Одним словом, представляется, что наиболее высокое из всех представлений о театре – это представление, которое философски примиряет нас со Становлением, представление, которое наперекор всевозможным объективным ситуациям подсказывает нам скорее уж тайную мысль о переходе и перевоплощении идей в вещи, а не мысль о преобразовании и столкновении чувств внутри слов.
Представляется также, что театр, вероятно, вышел из подобного же волевого усилия, похоже, что театру следует допускать вмешательство человека и его побуждений лишь в той мере и под тем углом зрения, под которым этот человек магнетически притягивается к своей судьбе и встречается с нею. Не для того, чтобы подчиниться ей, но чтобы помериться с нею силой.
ВТОРОЕ ПИСЬМО
Париж, 28 сентября 1932 года
Ж. П. [2]
Дорогой друг!
Я не думаю, что, прочитав мой Манифест хоть раз, Вы могли бы упорствовать в своих возражениях; дело, видимо, в том, что Вы его не читали или читали плохо. Мои спектакли не имеют ничего общего с импровизациями Копо [3]. Как бы сильно первые ни углублялись в конкретное, во внешнее, как бы явно они ни опирались на открытую природу, а не на замкнутые помещения нашего мозга, это вовсе не значит, что они тем самым отданы во власть каприза, подчинены необработанному и бездумному вдохновению актера, – в особенности актера современного, который, оторвавшись от текста, бросается наобум и более уже ничего толком не знает. Я не решился бы доверить этому случаю судьбу своих спектаклей и судьбу театра. О нет.

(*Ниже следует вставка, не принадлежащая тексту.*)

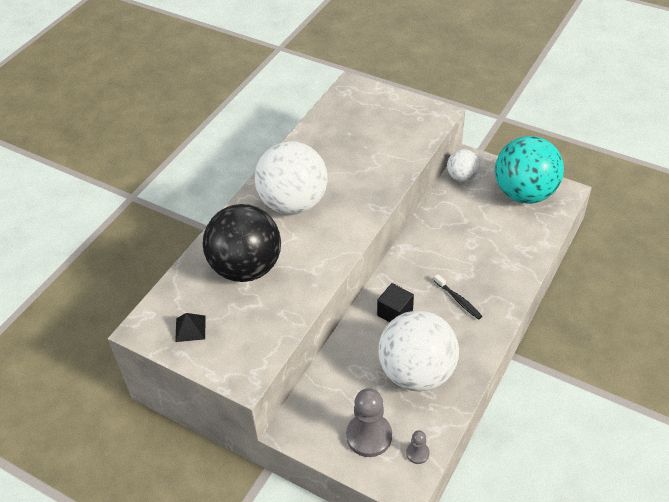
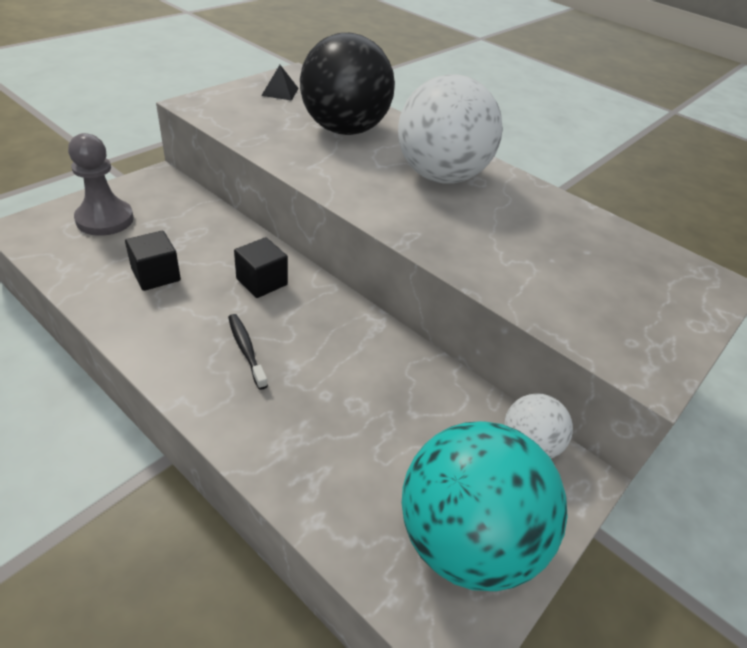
camera: 95 degrees right, 5 degrees down
(417, 372) = (156, 275): white ball -> black cube
(417, 453) = (49, 246): grey pawn -> none
(458, 300) = (246, 350): black toothbrush -> black toothbrush turned 90 degrees clockwise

Вот что на самом деле произойдет. Речь идет ни больше ни меньше, как о том, чтобы изменить саму исходную точку художественного творчества и поколебать привычные законы театра. Речь идет о том, чтобы заменить словесный язык языком, имеющим совершенно иную природу, – языком, чьи выразительные возможности будут равны возможностям языка слов, но чей исток будет таиться в еще более сокрытой и отдаленной точке мышления.
Грамматику этого нового языка еще только предстоит отыскать. Жест в ней составляет и материю, и главный принцип; если угодно – ее альфу и омегу. Он гораздо более исходит из необходимости речи, чем из речи уже оформившейся. Но обнаруживая в речи тупик, он спонтанным образом возвращается к жесту. Попутно он задевает некоторые из законов материальных и человеческих средств выражения. Он погружается в необходимость. Он поэтически прослеживает путь, который привел к созданию языка. Однако проделывает это с многообразным осознанием миров, приводимых в движение словесным языком, – миров, которые он заставляет оживать во всех их свойствах. Он вытаскивает наружу отношения, включенные в расслоение человеческих слогов и застывшие там, – те отношения, которые эти слоги убили, жестко сомкнувшись над ними. Все операции, благодаря которым слово стало означать этого Возжигателя пожаров, Отец которого, Огонь, защищает нас как щит и является тут под видом Юпитера (латинское сокращение от греческого "Зевса-Отца"), все эти операции, производимые криками, звукоподражаниями, знаками, позами, равно как и медленными, изобильными и страстными нервными модуляциями, – все это он воссоздает, предлагая замену плана на план и термина на термин. Ибо я в принципе полагаю, что слова не стремятся все высказать и что по самой своей природе и вследствие своего определенного характера, установленного раз и навсегда, они останавливают и парализуют мысль, вместо того чтобы позволять ей развиваться и благоприятствовать такому развитию. Под развитием же я разумею настоящие конкретные качества, качества протяженные, поскольку уж мы пребываем в конкретном и протяженном мире. Стало быть, этот язык нацелен на то, чтобы сжать и использовать протяженность, иначе говоря, пространство, и используя его, заставить его говорить: я беру эти объекты, эти вещи протяженности как образы, как слова, которые я собираю и заставляю отзываться друг другу сообразно законам символизма и живых аналогий. Это вечные законы, законы всякой поэзии и всякого жизнеспособного языка; среди же прочих вещей я использую китайские идеограммы и древние египетские иероглифы. Значит, вовсе не ограничивая возможности театра и языка под тем предлогом, что я отказываюсь играть написанные пьесы, я раздвигаю язык сцены, я умножаю его возможности.